2 entry daha
  • oğuz kağan anlatılarında, ana karakterin büyük üçüz oğullarına verilen ad olmakla birlikte anlamı konusunda farklı düşüncelerim olan addır aynı zamanda. şöyle ki;

    oğuz kağan destanı'nın, islam motifleri taşımayan en eski versiyonu, uygurca yazıya geçirilmiş ve şu an paris'te bulunan bir el yazmasıdır. bu el yazmasında geçen üç kelimeden bahsederek giriş yapmak isterim.

    boz, moz ve kök.

    öncelikle bilinmeli ki, o/ö/u harflerinin hangisini sembolize ettiğini bilemediğimiz ve muhtemelen arapça'da bulunan elif harfinin hem "a" hem "e" seslerini ifade ediyor olması gibi bir sesli harfle yazılmıştır bu kelimeler. vav gibi düşünürsek, aslında yazımları şu şekildedir;

    bvs, mvz, kvk.

    genel olarak bilindiği kadarıyla, oğuz büyük çocuklarına "boz ok" olarak seslenmekle birlikte, el yazması incelendiğinde aslında bu kanıda ciddi bir tutarsızlık görüyorum. çünkü destanda, örneğin uluğ türk karakterinden bahsederken, saçının sakalının gri olması betimlenirken kullanılan kelime aslında "moz" olarak göze çarpar. yani şu an kullandığımız ve yine gri anlamı taşıyan "boz" kelimesi, destanda "mozdur." buna benzer bir durumu örneğin yine destanda görülen "buz dağ" isimli dağın "muz tav" olarak yazılmasında da görebiliriz.

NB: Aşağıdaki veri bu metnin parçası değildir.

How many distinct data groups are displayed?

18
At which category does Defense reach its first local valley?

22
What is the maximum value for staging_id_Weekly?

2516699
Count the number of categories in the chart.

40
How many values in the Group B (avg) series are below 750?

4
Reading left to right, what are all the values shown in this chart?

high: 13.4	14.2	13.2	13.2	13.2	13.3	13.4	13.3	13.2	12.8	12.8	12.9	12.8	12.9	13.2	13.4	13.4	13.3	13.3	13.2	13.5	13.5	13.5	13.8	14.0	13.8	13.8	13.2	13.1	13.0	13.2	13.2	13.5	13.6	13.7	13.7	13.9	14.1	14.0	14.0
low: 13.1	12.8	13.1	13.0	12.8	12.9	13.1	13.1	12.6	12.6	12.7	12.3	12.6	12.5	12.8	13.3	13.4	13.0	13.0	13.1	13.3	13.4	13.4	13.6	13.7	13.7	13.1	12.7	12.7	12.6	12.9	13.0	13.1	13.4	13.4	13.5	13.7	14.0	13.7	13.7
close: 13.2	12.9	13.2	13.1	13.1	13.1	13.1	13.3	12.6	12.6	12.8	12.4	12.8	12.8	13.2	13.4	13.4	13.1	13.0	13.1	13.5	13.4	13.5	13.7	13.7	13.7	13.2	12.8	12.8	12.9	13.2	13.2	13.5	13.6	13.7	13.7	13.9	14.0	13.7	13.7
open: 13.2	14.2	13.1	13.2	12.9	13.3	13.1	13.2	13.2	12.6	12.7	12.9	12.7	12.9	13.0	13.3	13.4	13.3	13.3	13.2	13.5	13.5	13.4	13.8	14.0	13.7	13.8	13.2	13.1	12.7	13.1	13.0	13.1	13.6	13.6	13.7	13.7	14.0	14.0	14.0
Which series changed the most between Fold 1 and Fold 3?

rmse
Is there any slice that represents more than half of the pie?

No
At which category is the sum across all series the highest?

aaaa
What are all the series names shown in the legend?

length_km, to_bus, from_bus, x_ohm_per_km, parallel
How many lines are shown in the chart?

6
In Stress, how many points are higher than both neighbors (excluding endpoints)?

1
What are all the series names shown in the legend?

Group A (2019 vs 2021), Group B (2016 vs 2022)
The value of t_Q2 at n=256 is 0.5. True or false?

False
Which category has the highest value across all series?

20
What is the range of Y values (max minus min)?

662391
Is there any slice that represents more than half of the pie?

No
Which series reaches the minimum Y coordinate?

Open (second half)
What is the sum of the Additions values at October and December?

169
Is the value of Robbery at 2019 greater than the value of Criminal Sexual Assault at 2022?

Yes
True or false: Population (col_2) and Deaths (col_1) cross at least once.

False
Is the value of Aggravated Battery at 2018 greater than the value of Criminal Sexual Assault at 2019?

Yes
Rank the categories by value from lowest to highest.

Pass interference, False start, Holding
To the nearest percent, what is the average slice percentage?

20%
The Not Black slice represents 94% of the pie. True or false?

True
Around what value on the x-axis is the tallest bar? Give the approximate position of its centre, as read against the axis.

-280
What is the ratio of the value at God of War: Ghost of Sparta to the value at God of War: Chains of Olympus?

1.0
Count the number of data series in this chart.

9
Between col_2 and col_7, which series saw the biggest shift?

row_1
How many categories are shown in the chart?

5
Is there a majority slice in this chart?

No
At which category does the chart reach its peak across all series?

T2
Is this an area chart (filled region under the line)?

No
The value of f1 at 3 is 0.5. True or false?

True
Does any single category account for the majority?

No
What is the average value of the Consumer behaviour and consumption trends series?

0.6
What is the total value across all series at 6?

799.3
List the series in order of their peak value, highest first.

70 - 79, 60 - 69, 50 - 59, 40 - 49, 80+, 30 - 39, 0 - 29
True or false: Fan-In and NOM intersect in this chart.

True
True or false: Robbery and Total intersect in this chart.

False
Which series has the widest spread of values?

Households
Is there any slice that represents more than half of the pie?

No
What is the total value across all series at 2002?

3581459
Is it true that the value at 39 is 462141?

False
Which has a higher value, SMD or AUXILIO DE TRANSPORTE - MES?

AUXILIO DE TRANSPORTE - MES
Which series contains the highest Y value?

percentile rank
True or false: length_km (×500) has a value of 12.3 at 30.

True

    destanda geçen ve bozoklar olarak kullandığımız gruba adını veren "bvs" kelime kökü ise, oğuz kağan'ın büyük çocuklarının bulup getirdiği altın yayı üç parçaya ayırmasında karşımıza çıkar.

    "üç buskuluk kırdı." yani üç parçaya ayırdı. buradaki bus/boz kelimesi açıkça türkçe'de kullandığımız "bozmak" eylemiyle ilişkilidir.

    kaldı ki düşünelim, büyük çocuklar bir altın yay bulup getirmekte ancak küçük çocuklar üç gümüş ok getirmektedirler. oğuz eğer bir gruba "boz oklar" diyecek olsaydı burada, bu ismi alacak olması gerekenler şüphesiz küçük çocuklar olmalıydı. ve tekrar ediyorum, zaten destanın bu eski ve tengriist versiyonunda boz kelimesi kullanılmaktadır ancak bu kullanım "b" sesiyle değil "m" sesiyle başlamaktadır. yani destanda geçtiği gibi buzuklar değil, mozoklar olarak karşımıza çıkarlardı. bu gruba, gri renkle aynı anlamı taşıyan "boz" oklar demek aslında destanın kendi diliyle son derece çelişen bir durum.

    yine bir başka durum, paris el yazmasında açıkça buzuklar kelimesi birleşik yazılmaktayken, üç oklar ayrı bir şekilde yazılmaktadır. burada da bir tutarsızlık var, çünkü destanın tamamında sıfat tamlamaları ayrı olarak kullanılmış. örneğin kök böri kelimesi ayrı yazılmaktadır. üç ok da ayrı yazılmaktadır. o halde tüm destan boyunca korunan bu özelliğin neden "bozok" olduğu iddia edilen sıfat tamlamasında kullanılmadığı anlaşılamamaktadır.

    "ong yakta buzuklar olturdı
    çong yakta üç uklar olturdı"

    bu arada boz kurt tamlamasının hiç geçmediğini, bunun yerine tüm destanda kök böri tamlamasının kullanıldığını ve bunun da tüm destan bütünlüğünde aslında "mavi kurt" veya "göksel (celestial) kurt" anlamı taşıdığını da eklemeliyim tabi. boz kelimesi açıkça biliniyor ve kullanılıyor olmasına rağmen, müellif açıkça kurt karakterini mavi veya gök ile özdeşleştirmektedir.

    neticeten; bozoklar olarak geçen ve günümüzde "gri oklar" anlamı taşıdığı düşünülen bu oğuz grubunun aslında "kırıklar-bozuklar" anlamı taşıdığı yönünde çok ciddi deliller var. anlatım bütünlüğüne de uygun, eserin kendi diline ve kullandığı dil bilgisi kurallarına da. benim düşüncem kesinlikle bu yönde. tabi şu an cami'üt-tevarih'te veya şecere-i terakime'de bunların nasıl açıklandığını hatırlayamıyorum. ancak açıkça islam öncesi bir karakter olan oğuz kağan'la ilgili benim temel alınması gerektiğini düşündüğüm kaynak bu uygurca yazılmış olan el yazmasıdır.